For the program to run smoothly, that whole infrastructure needs repair. The question is: Can the bureaucracy which created the mess do that repair work?

Many conservative critics believe that it can't, and that the program will fall under its own weight. Klein believes there’s still time to right the ship, but not much. He quotes health care experts who suggest that the Web site needs to be running smoothly by “Thanksgiving at the latest.” 

It shouldn’t shock anyone that Obamacare has been at the center of one of the nastiest partisan battles in recent memory. When a government tries to take over one sixth of the U.S. economy as it pushes through a controversial and gargantuan entitlement program on a strictly partisan vote, it can’t expect smooth sailing.

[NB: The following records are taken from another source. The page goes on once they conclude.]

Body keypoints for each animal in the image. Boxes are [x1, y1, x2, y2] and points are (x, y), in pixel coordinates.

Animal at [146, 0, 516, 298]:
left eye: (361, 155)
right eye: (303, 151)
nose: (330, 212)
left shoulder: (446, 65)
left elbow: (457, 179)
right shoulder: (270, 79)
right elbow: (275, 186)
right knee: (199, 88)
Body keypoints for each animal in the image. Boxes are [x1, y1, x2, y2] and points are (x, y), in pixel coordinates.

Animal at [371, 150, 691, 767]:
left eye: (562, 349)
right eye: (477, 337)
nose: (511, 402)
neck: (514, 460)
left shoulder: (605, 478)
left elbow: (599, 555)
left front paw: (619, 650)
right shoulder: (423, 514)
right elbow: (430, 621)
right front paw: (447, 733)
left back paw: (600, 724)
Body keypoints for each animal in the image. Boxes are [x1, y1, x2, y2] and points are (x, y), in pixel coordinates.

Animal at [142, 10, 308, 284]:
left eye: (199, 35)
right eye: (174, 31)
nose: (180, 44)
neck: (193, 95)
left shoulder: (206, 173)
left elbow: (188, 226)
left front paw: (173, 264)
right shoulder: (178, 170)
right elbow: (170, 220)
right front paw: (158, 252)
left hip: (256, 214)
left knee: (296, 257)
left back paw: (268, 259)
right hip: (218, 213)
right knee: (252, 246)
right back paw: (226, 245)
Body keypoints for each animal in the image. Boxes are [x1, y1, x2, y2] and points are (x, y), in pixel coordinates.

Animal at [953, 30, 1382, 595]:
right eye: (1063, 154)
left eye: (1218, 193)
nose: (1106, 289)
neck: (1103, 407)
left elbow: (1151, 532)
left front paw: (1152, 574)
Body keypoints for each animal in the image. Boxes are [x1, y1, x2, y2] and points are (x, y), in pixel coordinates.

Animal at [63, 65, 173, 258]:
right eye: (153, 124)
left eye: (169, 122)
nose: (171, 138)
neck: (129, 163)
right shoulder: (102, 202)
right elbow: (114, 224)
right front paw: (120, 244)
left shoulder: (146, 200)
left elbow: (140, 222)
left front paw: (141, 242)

In any event, as Klein notes, the president’s program “isn't a political abstraction any longer. Its success doesn't depend on spin or solidarity. What matters for the law — and for the people who are depending on it — is how well it actually works.”

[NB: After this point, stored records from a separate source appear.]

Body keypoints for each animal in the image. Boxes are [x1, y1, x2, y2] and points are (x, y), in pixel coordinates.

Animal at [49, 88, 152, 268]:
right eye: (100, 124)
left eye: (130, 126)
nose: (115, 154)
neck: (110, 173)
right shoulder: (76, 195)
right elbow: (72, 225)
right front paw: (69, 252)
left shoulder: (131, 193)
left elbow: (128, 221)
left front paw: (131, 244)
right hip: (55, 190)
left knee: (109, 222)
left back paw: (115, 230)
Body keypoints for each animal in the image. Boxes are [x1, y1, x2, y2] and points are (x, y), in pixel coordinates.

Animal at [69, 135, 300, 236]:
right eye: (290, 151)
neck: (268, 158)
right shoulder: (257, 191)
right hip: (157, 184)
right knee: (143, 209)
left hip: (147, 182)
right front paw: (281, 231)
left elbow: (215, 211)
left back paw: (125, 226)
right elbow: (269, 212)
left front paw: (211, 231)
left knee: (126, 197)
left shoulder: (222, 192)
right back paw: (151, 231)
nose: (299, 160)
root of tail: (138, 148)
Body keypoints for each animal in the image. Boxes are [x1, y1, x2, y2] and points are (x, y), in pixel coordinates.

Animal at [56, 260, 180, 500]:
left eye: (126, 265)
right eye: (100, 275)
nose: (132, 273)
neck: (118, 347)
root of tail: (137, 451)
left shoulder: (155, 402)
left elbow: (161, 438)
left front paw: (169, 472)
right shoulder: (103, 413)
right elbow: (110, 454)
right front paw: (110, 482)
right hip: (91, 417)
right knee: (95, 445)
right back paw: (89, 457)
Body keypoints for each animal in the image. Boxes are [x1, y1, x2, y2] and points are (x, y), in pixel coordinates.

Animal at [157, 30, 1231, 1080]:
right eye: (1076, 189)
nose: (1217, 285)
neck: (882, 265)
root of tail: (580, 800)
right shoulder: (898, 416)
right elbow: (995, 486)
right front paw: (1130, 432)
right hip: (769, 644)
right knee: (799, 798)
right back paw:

There’s something refreshing about that. After years of fighting, spinning and promising, we’re down to results.

Even a well-meaning and eloquent president has to face this reality: Ultimately, government comes down to how effectively you can solve people's problems. Either you do or you don’t.

President Obama fought tooth and nail for his 12-million-word health care legacy. Now, he needs the government he believes in and the young people who voted for him to help him deliver on that legacy. It’s far from clear that this will happen.